» To do
The job is to find each line of the records below that includes the word "techniques" and copy it.

▬▬▬▬▬▬

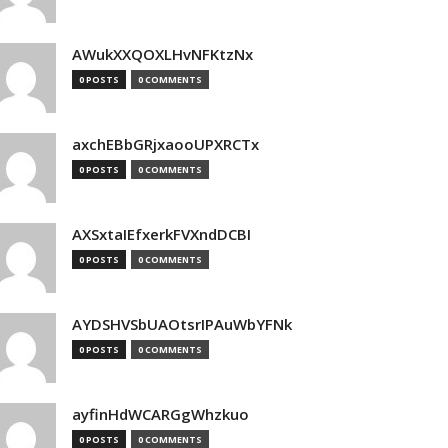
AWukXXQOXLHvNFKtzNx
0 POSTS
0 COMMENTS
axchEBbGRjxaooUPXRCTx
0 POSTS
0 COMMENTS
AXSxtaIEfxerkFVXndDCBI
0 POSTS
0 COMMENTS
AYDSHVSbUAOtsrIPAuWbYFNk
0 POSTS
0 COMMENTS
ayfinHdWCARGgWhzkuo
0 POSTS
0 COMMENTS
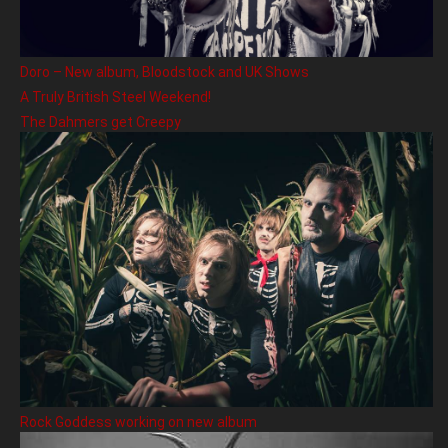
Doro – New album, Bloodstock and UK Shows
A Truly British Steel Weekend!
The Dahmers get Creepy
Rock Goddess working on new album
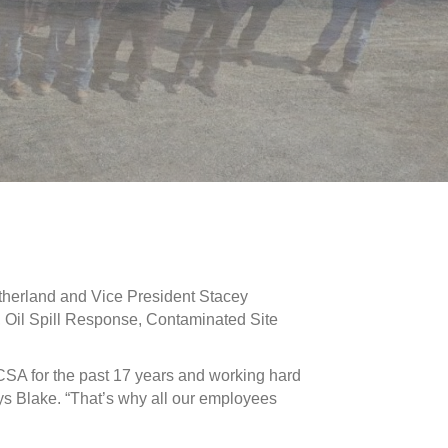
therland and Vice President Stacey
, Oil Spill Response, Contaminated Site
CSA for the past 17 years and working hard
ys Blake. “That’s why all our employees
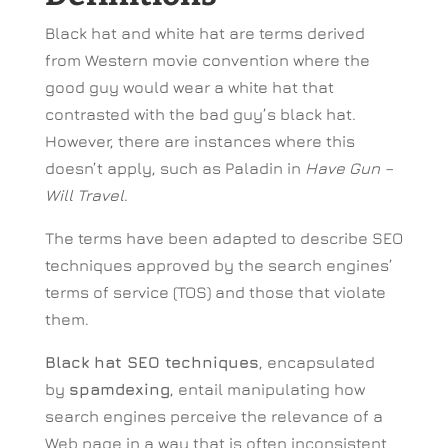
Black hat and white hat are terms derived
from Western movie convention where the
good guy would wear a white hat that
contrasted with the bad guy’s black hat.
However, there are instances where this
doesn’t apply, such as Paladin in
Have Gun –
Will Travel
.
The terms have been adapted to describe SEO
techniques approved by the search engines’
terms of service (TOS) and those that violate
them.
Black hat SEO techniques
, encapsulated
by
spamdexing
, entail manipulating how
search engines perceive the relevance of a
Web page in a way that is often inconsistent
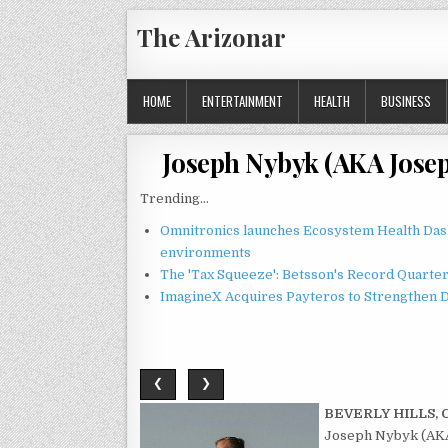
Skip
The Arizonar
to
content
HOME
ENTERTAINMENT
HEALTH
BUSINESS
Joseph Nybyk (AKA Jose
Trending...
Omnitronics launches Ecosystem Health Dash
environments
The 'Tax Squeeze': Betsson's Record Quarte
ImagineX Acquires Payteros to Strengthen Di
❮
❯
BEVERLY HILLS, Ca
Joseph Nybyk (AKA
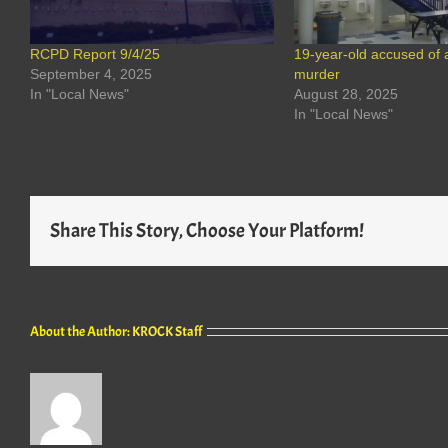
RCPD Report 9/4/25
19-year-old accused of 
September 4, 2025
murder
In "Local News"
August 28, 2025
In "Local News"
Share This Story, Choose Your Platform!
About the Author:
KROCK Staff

▬▬▬▬▬▬

» Solution for this task
techniques approved by the search engines’
Black hat SEO techniques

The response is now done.